Thomas Friedman's NYT column, his third very good one in a row on the topic where he made his journalism bones, the Middle East, poses an interesting question relating to tomorrow's Arab summit meeting: "Why is it that when East Asian leaders hold summit meetings they focus on how to solve their economic problems, while when Arab leaders hold summit meetings they focus on how to blame Israel or the West for their problems?" Friedman goes hard with an uncomfortable fact about the Arab East: It is "the only region in the world, including sub-Saharan Africa, that is still ruled entirely by dictators, autocrats and kings, without one real democracy."

The Wall Street Journal has a follow to its story of two weeks ago about how the Securities and Exchange Commission caught a 16-year-old using the Internet to manipulate stock prices. Turns out, the paper says today, that there was just one teentsy weensty little detail the SEC left out: It let the kid keep more than half a million dollars of his illegal profits. The story doesn't explain why.

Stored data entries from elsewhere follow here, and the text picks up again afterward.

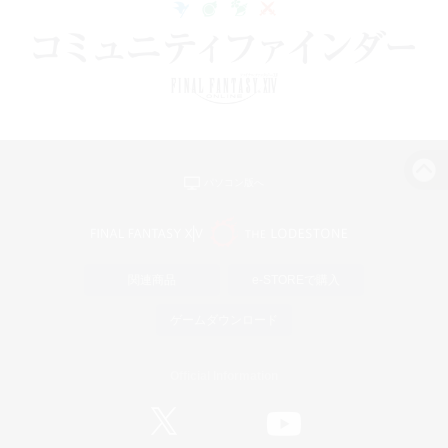
パソコン版へ
関連商品
e-STOREで購入
ゲームダウンロード
Official Information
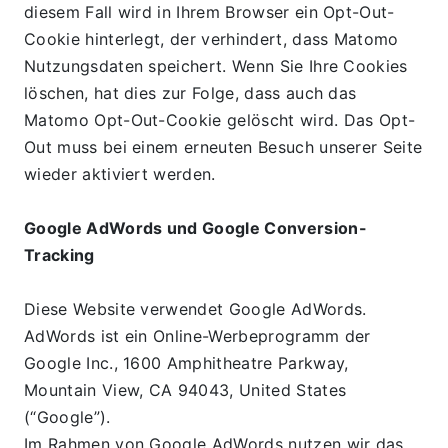
diesem Fall wird in Ihrem Browser ein Opt-Out-
Cookie hinterlegt, der verhindert, dass Matomo 
Nutzungsdaten speichert. Wenn Sie Ihre Cookies 
löschen, hat dies zur Folge, dass auch das 
Matomo Opt-Out-Cookie gelöscht wird. Das Opt-
Out muss bei einem erneuten Besuch unserer Seite 
wieder aktiviert werden.
Google AdWords und Google Conversion-
Tracking
Diese Website verwendet Google AdWords. 
AdWords ist ein Online-Werbeprogramm der 
Google Inc., 1600 Amphitheatre Parkway, 
Mountain View, CA 94043, United States 
(“Google”).
Im Rahmen von Google AdWords nutzen wir das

Another bizarro comes in a NYT inside piece about a man who has been in a Texas prison since 1983 for a rape that last week a judge, citing DNA evidence, ruled he didn't commit. In the penultimate paragraph, it's "explained" that since the man didn't commit the rape, he can't receive a pardon, which under Texas law makes him ineligible for compensation for being wrongfully imprisoned. Huh?

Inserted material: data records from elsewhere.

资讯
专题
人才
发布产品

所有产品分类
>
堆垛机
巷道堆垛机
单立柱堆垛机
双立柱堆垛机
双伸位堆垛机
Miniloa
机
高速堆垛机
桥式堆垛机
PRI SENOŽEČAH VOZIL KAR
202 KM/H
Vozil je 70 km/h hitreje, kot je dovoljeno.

Check out the WSJ front for yet another example of that pernicious journalism confusion between rate of change and change or between absolute and relative change or between a hawk and a handsaw: a laughable story about "unlucky" Internet execs who've had to endure the unbearable fate of going from being a gazillionaire to a mere bezillionaire. Some of these people are today worth only tens of millions of dollars! One of the poor dears even had to sell his Palm Beach house for more than $13 million!

And what gives with the Journal's sprawling front-pager about hidden but recoverable information in Microsoft Word documents, a story that is almost entirely about how a Democratic Senate campaign staffer in Minnesota used this feature to discover that a series of troublesome e-mails to the campaign were actually created by the Republican opponent? You know, the one where the information that the story was actually broken by the Minneapolis Star Tribune is held until the 14th paragraph.